Simple Model Code Review

I am learning PyTorch using the d2l online book as a reference and I’m wanting to train a simple single input/single output model that looks like
y = ReLu(w_1x+b_1) + ReLu(w_2x+b_2), where x is the input, and w_i and b_i for i=1,2 are parameters.
If someone can review the code below and point out why the parameter vector is not converging to a value that makes sense I would really appreciate it. Originally I thought that the line l.sum().backward() was the culprit but I coded it manually by using the individual components (similar to the expression in the model function) and got the same result. Also, I have modified the training data to have only 2 linear parts (thinking that it would be easier for this model to approximate it) but the model still failed.
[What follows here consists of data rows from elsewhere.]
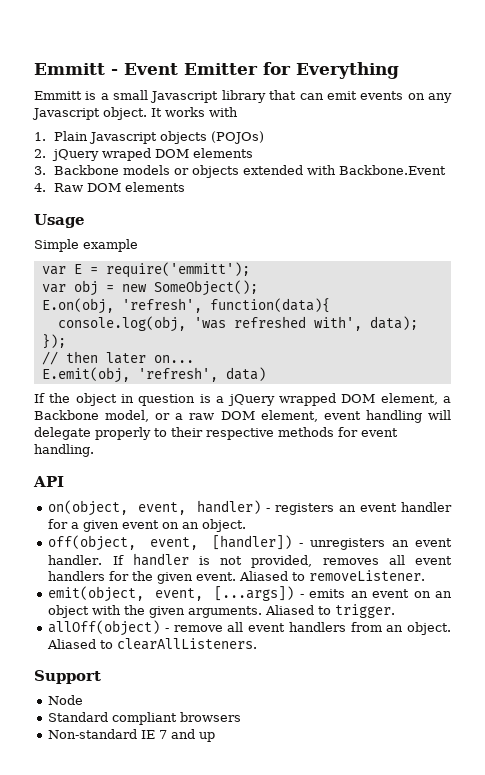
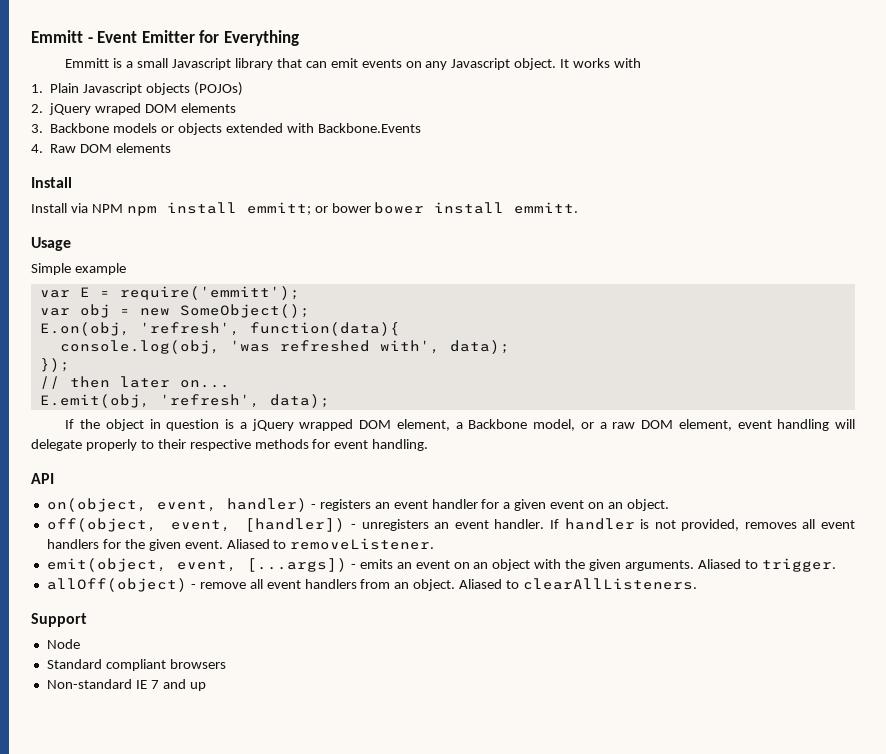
[339,165,447,175] Backbone.Event -> [317,123,421,133] Backbone.Events
(186, 187) none -> [31,177,72,188] [31,202,579,216] // Install // Install via NPM npm install emmitt; or bower bower install emmitt.
[225,367,266,381] data) -> [269,394,330,408] data);

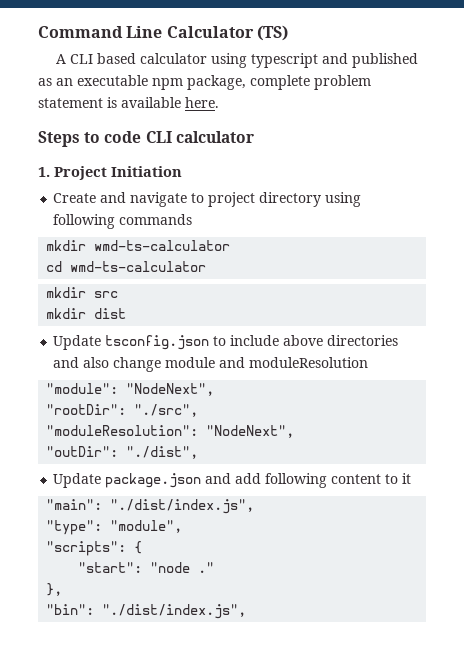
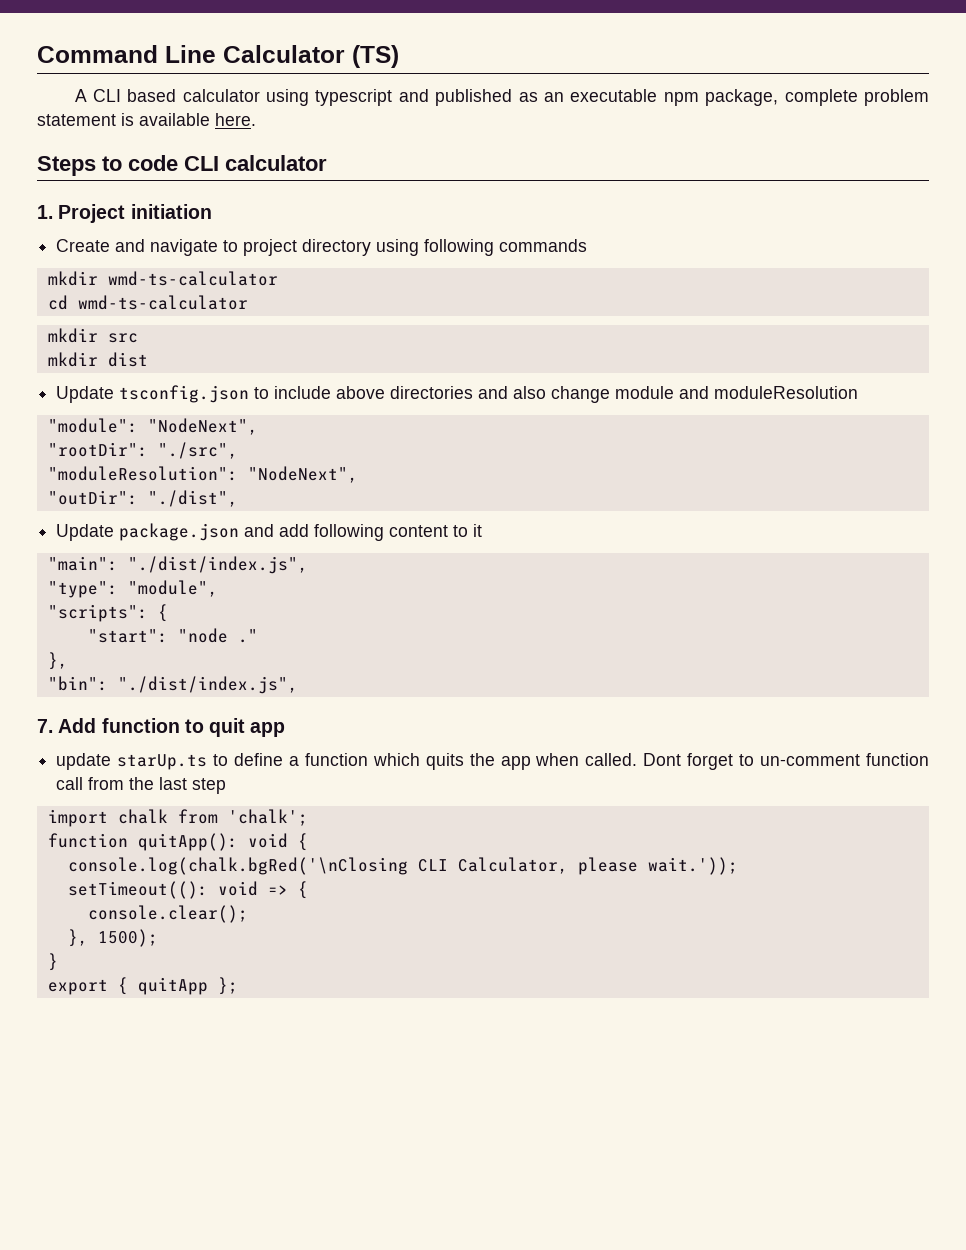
[111,166,182,177] Initiation -> [130,204,212,219] initiation
(247, 611) none -> [37,718,286,737] [56,753,929,770] [56,777,227,794] [47,809,308,827] [47,833,308,851] [67,857,738,875] [67,881,308,899] [87,905,248,923] [67,929,158,947] [47,953,58,971] [47,977,238,995] // 7. Add function to quit app // update starUp.ts to define a function which quits the app when called. Dont forget to un-comment function call from the last step // import chalk from 'chalk'; // function quitApp(): void { // console.log(chalk.bgRed('\nClosing CLI Calculator, please wait.')); // setTimeout((): void => { // console.clear(); // }, 1500); // } // export { quitApp };

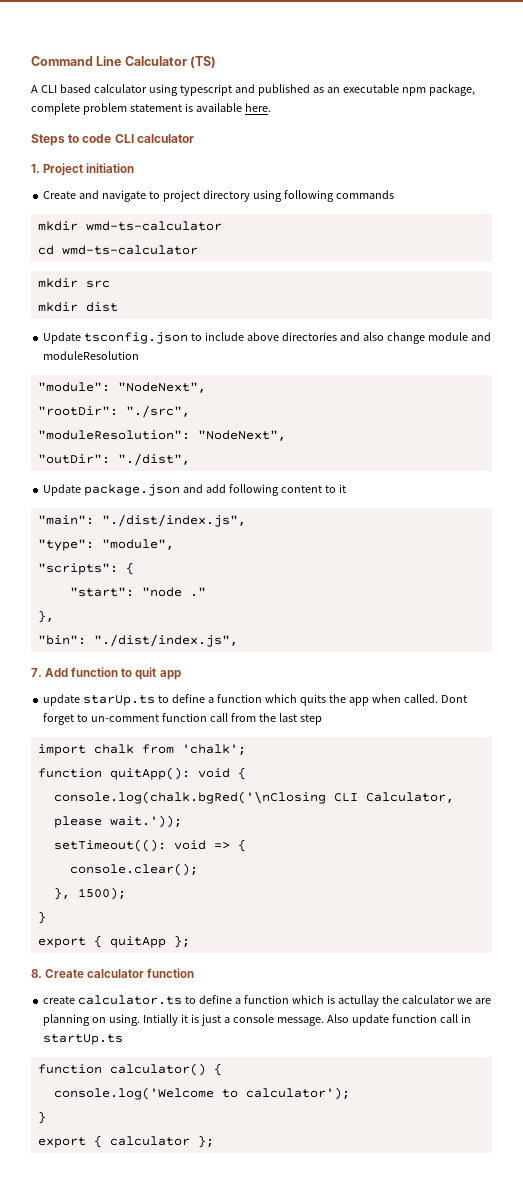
(238, 986) none -> [31,968,195,978] [43,995,491,1007] [43,1014,471,1026] [43,1034,124,1045] [37,1063,222,1076] [53,1087,350,1100] [37,1111,46,1124] [37,1135,214,1148] // 8. Create calculator function // create calculator.ts to define a function which is actullay the calculator we are planning on using. Intially it is just a console message. Also update function call in startUp.ts // function calculator() { // console.log('Welcome to calculator'); // } // export { calculator };

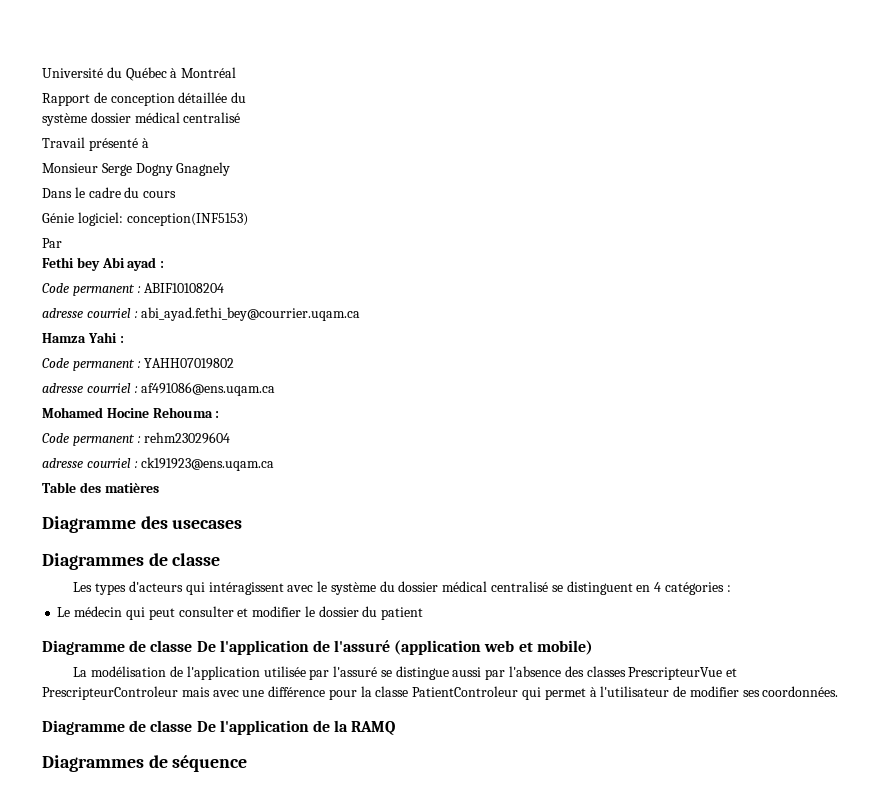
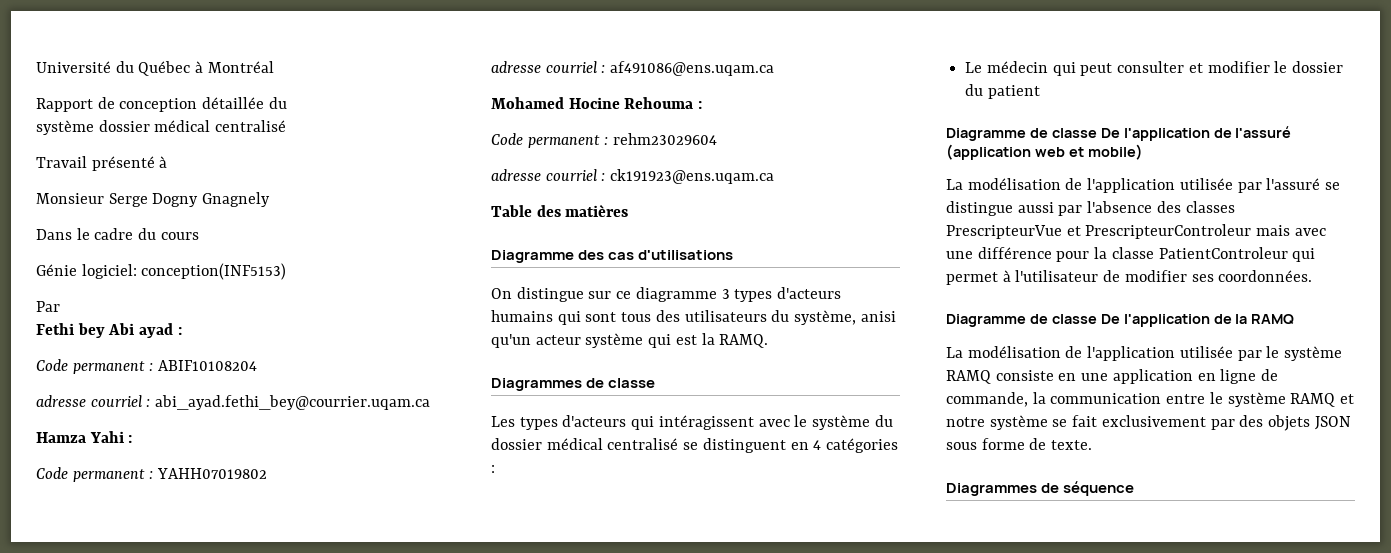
[172,520,243,529] usecases -> [608,250,734,260] [491,287,842,302] [491,310,896,325] [491,333,769,348] cas d'utilisations // On distingue sur ce diagramme 3 types d'acteurs humains qui sont tous des utilisateurs du système, anisi qu'un acteur système qui est la RAMQ.
(396, 728) none -> [946,346,1343,361] [946,369,1279,384] [946,392,1355,407] [946,415,1351,431] [946,438,1093,450] // La modélisation de l'application utilisée par le système RAMQ consiste en une application en ligne de commande, la communication entre le système RAMQ et notre système se fait exclusivement par des objets JSON sous forme de texte.

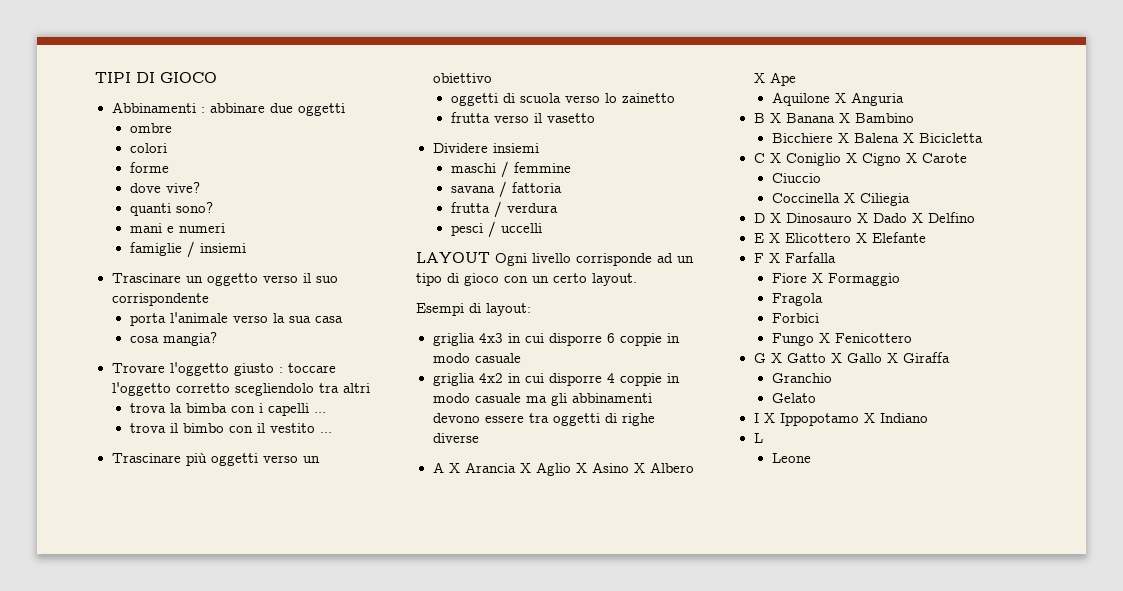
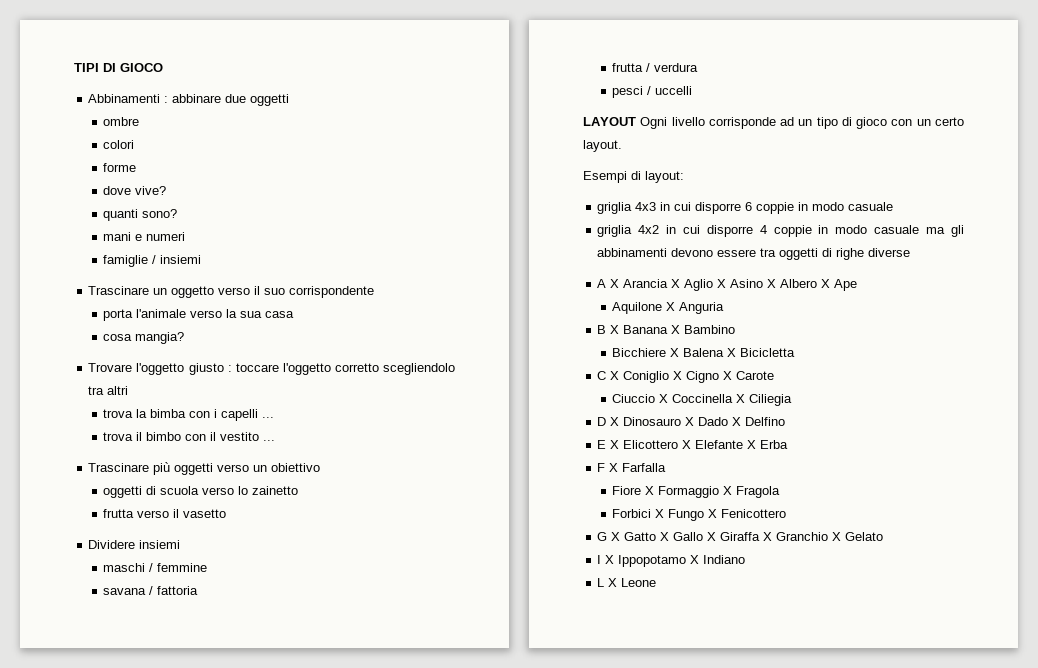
(821, 178) // -> [659,394,669,403] X
(926, 237) none -> [747,440,789,449] X Erba
(900, 279) // -> [723,486,733,495] X
(819, 318) // -> [655,509,665,518] X
(950, 357) // -> [763,532,773,541] X
(832, 378) // -> [832,532,842,541] X
(763, 438) // -> [608,578,618,587] X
Thanks so much.

import torch
import random
from matplotlib import pyplot as plt
from IPython import display


def make_data(mean, variance, num_examples):
    # Make a piecewise linear data distribution
    x = torch.normal(0, 5, (num_examples, 1))
    y = torch.zeros(num_examples, 1)
    i = 0
    for xi in x:
        if xi < 0:
            y[i] = xi + 2
        elif xi >= 0 and xi < 5:
            y[i] = 2 * xi - 1
        else:
            y[i] = -xi + 1
        i = i + 1
    return x, y


def data_iter(batch_size, features, labels):
    # Takes a batch size, a matrix of features, and a vector of labels,
    # yielding minibatches of the size batch_size
    num_examples = len(features)
    indices = list(range(num_examples))
    random.shuffle(indices)
    for i in range(0, num_examples, batch_size):
        batch_indices = torch.tensor(indices[i:min(i +
                                                   batch_size, num_examples)])
        yield features[batch_indices], labels[batch_indices]


def relu(X):
    a = torch.zeros_like(X)
    return torch.max(X, a)


def model(features, w, b):
    # One input, one output model
    return relu(w[0] * features + b[0]) + relu(w[1] * features + b[1])


def squared_loss(y_hat, y):
    return (y_hat - y.reshape(y_hat.shape))**2 / 2


def sgd(params, lr, batch_size):
    # Minibatch stochastic gradient descent
    with torch.no_grad():
        for param in params:
            param -= lr * param.grad / batch_size
            param.grad.zero_()


num_examples = 10
features, labels = make_data(0, 1, num_examples)
# Initialize parameters, w and b
w = torch.normal(0, 0.01, size=(2, 1), requires_grad=True)
b = torch.zeros(size=(2, 1), requires_grad=True)
batch_size = 5
lr = 0.001  # learning rate
num_epochs = 10
net = model
loss = squared_loss

# Training Loop
for epoch in range(num_epochs):
    for X, y in data_iter(batch_size, features, labels):
        l = loss(net(X, w, b), y)
        l.sum().backward()
        sgd([w, b], lr, batch_size)
    with torch.no_grad():
        train_l = loss(net(features, w, b), labels)
        print(f'epoch {epoch + 1}, loss {float(train_l.mean()):f}')
print(f"w: {w} b: {b}")
labelshat = model(features, w, b)
display.set_matplotlib_formats('svg')
plt.rcParams['figure.figsize'] = (3.5, 2.5)
fig, ax = plt.subplots()
ax.scatter(features.detach().numpy(), labels.detach().numpy())
ax.scatter(features.detach().numpy(), labelshat.detach().numpy())
plt.show()

You could increase the number of epochs to better fit the labels, but won’t be able to “perfectly” learn the targets, since they contain negative values while you are using a relu at the model output (which is thus clipping the output at max(x, 0)):
image

Thank you! Since I was focusing on the implementation I completely missed that the output is being clipped to a positive number. I’ll increase the number of epochs and will also try with different piecewise linear models to get a better intuition of how many parameters to use, I’ll probably end up with a fairly wide network with a couple of layers lol. Thanks again!